Was hilft Betroffenen wirklich?
Was hilft nun? Ganz simpel gesagt, geht es um die Botschaft „Ich sehe Deine Angst und ich mag sie!“ Nachdem wie oben geschildert, Angst mit Gefühlen von Schwäche, Scham, Schuld oder Ohnmacht gekoppelt ist, brauchen solche Menschen die Erfahrung, dass sie in und mit ihren Ängsten nicht ausgenutzt werden. Das Problem ist, dass andere Botschaften nicht so leicht geglaubt werden. Daher stellt sich die Frage, was es wahrscheinlicher macht, dass man mit seiner Zuwendung durchdringt?
- Das Wichtigste ist, dass es aufrichtig ist. Wer sich der versteckten oder verschleierten Angst des Gegenübers nicht innerlich verbunden fühlt, ist nicht geeignet Beruhigendes beizutragen.
- Es ist in der Folge wichtig, dass man sich selbst dafür zuständig macht, das Thema anzusprechen. Im einleitenden Beispiel ist das der Grund, warum ich die Schilderung der Probleme im Außen unterbrochen habe und nach dem Erleben meiner Klientin gefragt habe. Andernfalls hätten wir die gesamte Sitzung mit äußerlichen Schwierigkeiten zugebracht.
- Dann kommt es darauf an, den ängstlichen Teil direkt und explizit anzusprechen. Also nicht „Ich mag Dich!“ oder „Kann ich Ihnen helfen?“, sondern „Ich finde Dich in den Momenten, wenn Dir anzumerken ist, dass Du Dir vielleicht Sorgen machst, ganz besonders liebenswert!“ oder „Wenn ich sehe, wie schwer Sie es grad haben und wie Ihnen das auch Angst machen muss, dann will ich Ihnen versichern, dass Sie ganz sicher mit mir rechnen können. Ich bin da, wenn Sie mich brauchen!“. Entscheidend ist, dass man zu erkennen gibt, dass man etwas beim anderen sieht und sich in ihn einfühlt in Bezug auf einen Aspekt der Person, den der andere zu verbergen sucht.

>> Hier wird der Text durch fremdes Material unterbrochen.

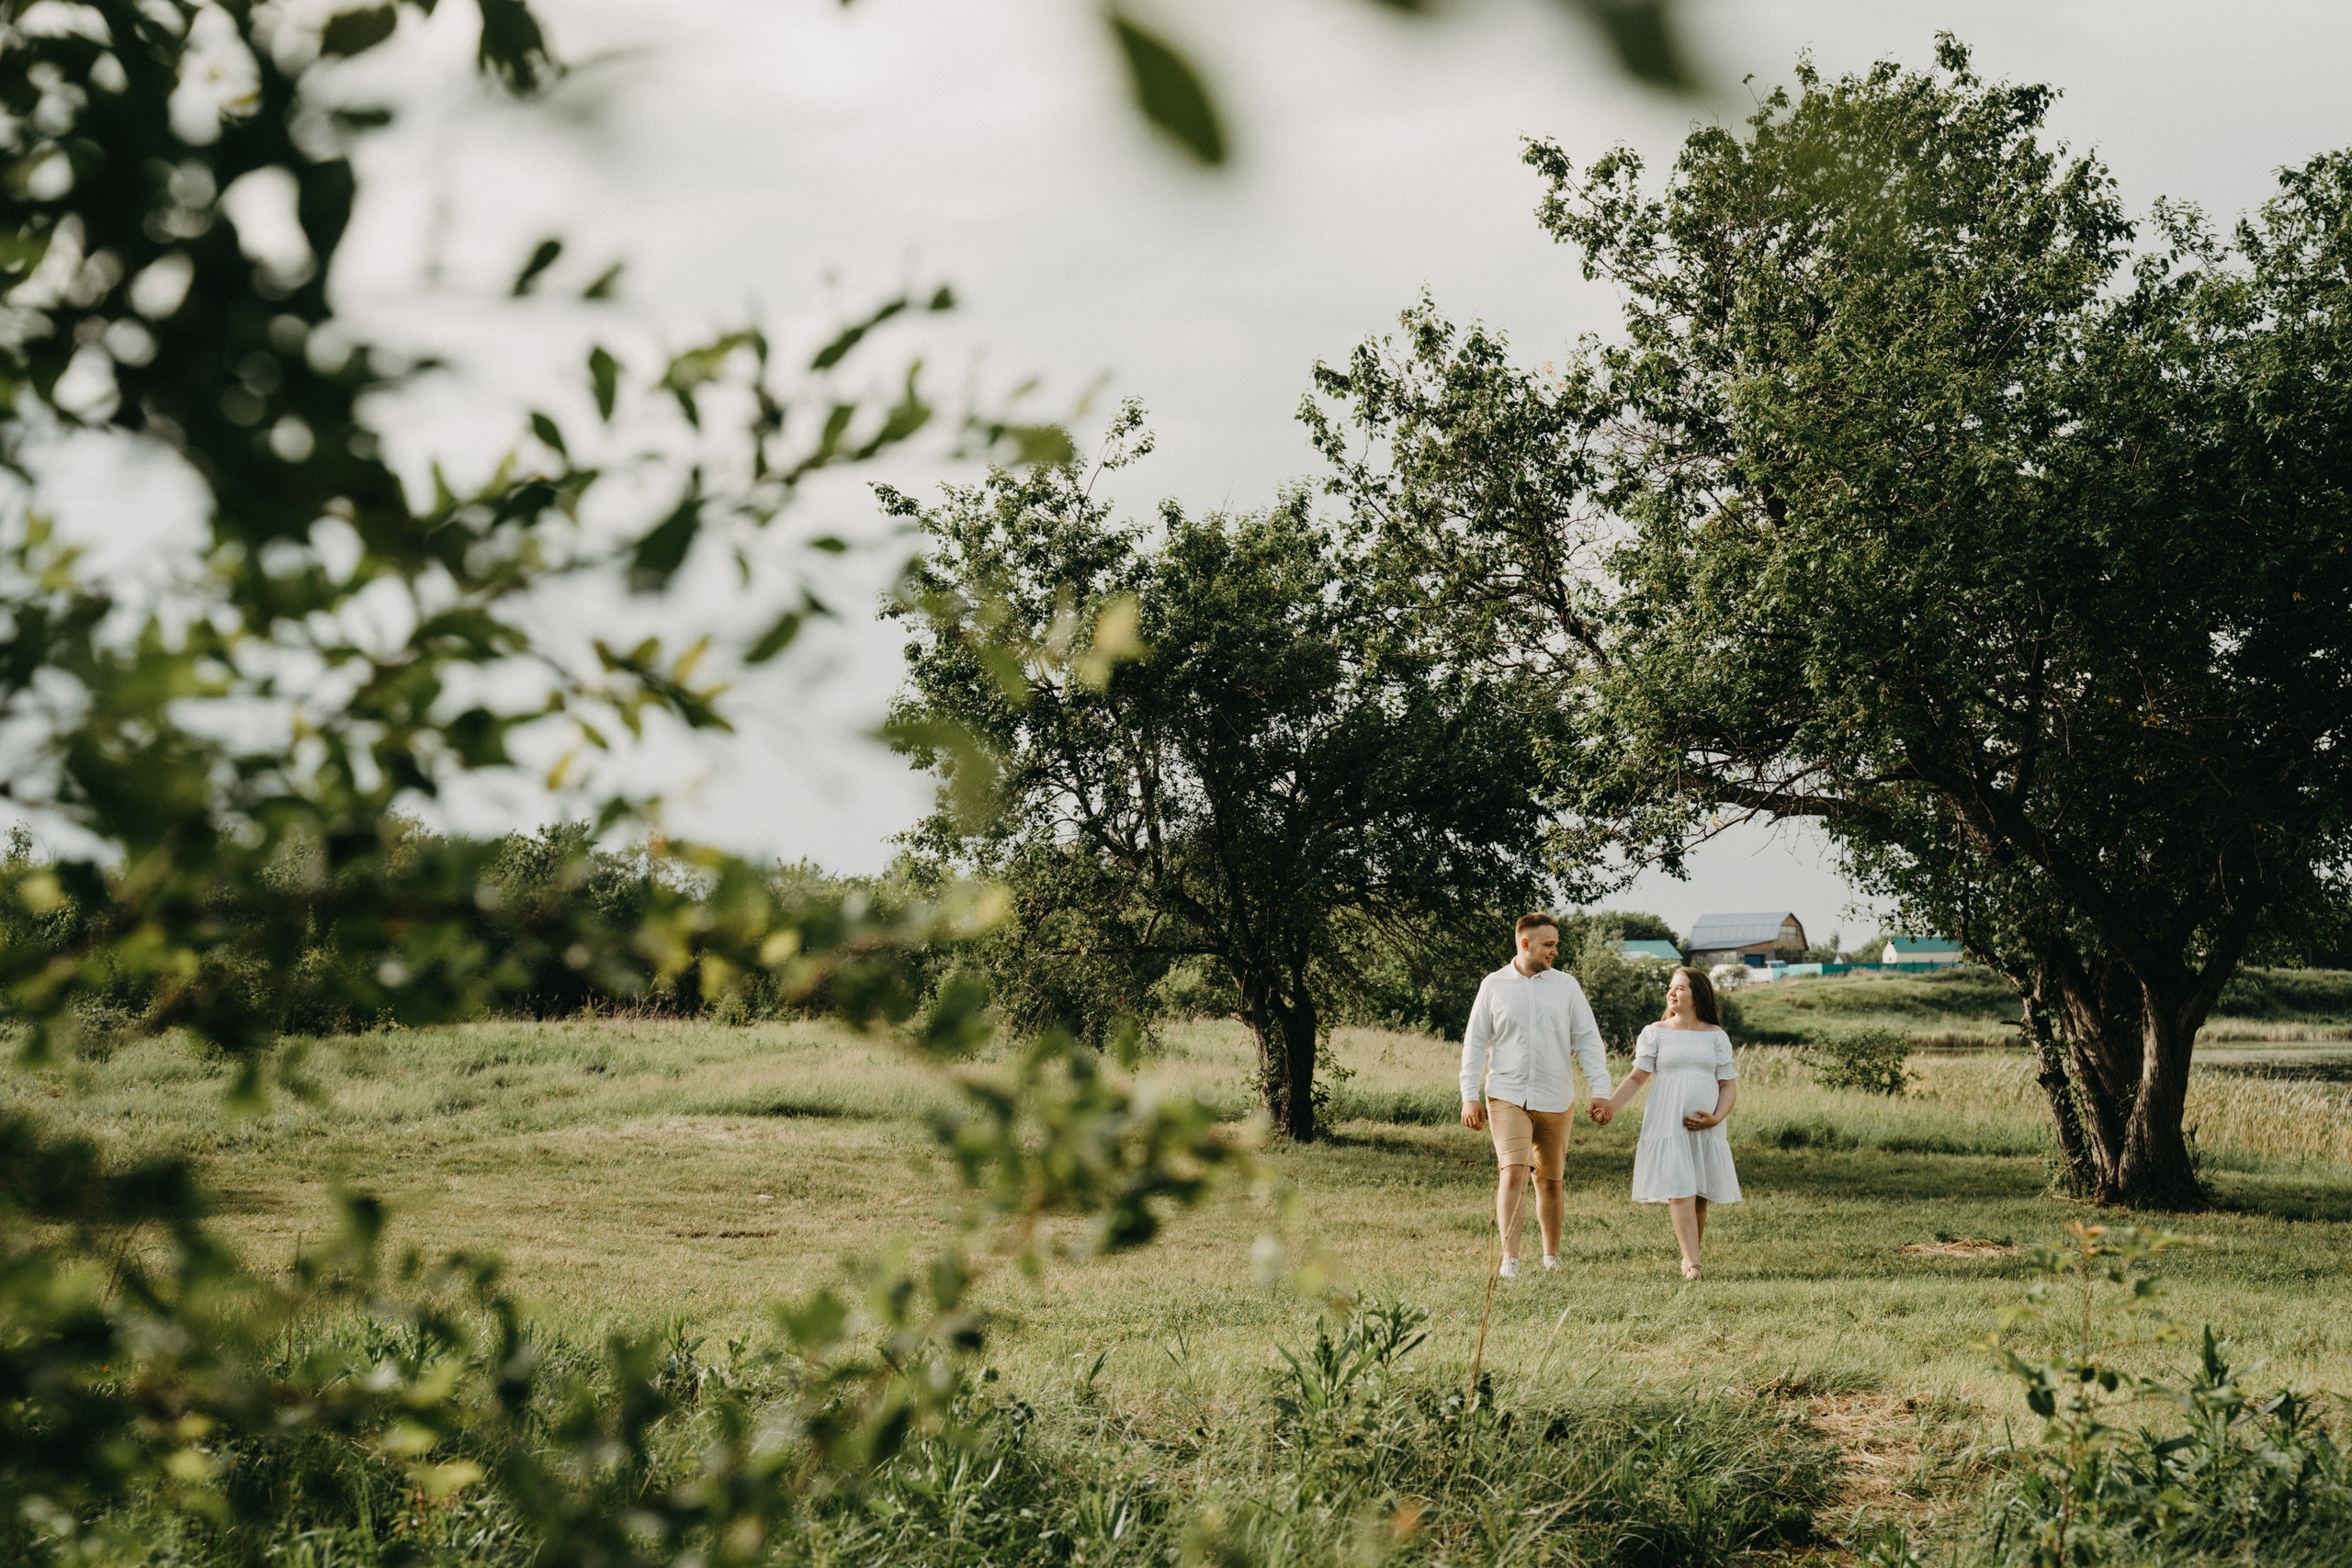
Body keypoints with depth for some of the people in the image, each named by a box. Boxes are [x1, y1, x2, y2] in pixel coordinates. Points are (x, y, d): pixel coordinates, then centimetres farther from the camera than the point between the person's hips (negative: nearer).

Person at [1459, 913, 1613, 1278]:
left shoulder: (1566, 986, 6)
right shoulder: (1494, 985, 3)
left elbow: (1588, 1040, 6)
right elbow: (1475, 1043, 7)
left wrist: (1599, 1090, -4)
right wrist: (1470, 1096, 0)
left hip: (1554, 1098, 2)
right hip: (1506, 1095, -2)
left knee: (1550, 1179, 9)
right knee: (1513, 1172, -16)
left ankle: (1552, 1257, 24)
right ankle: (1509, 1259, -18)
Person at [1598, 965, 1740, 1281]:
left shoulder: (1716, 1036, 10)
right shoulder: (1655, 1033, 8)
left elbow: (1729, 1085, 8)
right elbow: (1637, 1077, 5)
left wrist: (1716, 1118, -8)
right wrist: (1611, 1106, -8)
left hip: (1706, 1127, 2)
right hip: (1667, 1124, -2)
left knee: (1699, 1197, 1)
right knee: (1679, 1192, -12)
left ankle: (1690, 1256, 15)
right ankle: (1692, 1263, -15)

- Schlussendlich muss man ausdauernd sein und sich nicht von einer positiven Reaktion abhängig machen. Einmal ist keinmal. Es ist eine gewisse Unerschütterlichkeit notwendig, will man für die ängstliche Seite im Gegenüber glaubwürdig sein. Solche Persönlichkeitsteile sind fragil, scheu und testen das Gegenüber immer. Sie kommen nicht beim ersten Rufen aus dem Versteck!
- Spürt der andere dann, dass man stabil da ist, auch wenn er die Angst zeigt, ist es wichtig, einfach nur da zu sein. Nicht beruhigen wollen, weil der beruhigende Effekt rein durch die Bindung entsteht, die erlebt wird. Kontakt und Begegnung hilft, nicht das, was man tut.
Soweit zu dieser zweiten Form von Angstmanagement. Im nächsten Teil wird es dann um Menschen gehen, die viel von ihrer Angst zeigen, ohne dass sie selbst von ihr wissen.
Heinz-Günter Andersch-Sattler
Diese Form der Angst ist meiner Erfahrung nach weit verbreitet in Organisationen. Ich habe lange nicht verstanden, warum Beamte Angst um ihren Arbeitsplatz haben, insbesondere Lehrer. Diese Angst speist sich aus dem oben beschriebenen Drang: keiner darf’s merken, weil sich die Angst da durch potenziert spiralförmig: jeden Moment könnte ich entdeckt werden. Und ja, ich erlebe es auch so, dass die Angst gelassen und freundlich anzuschauen, eine große Entlastung darstellt.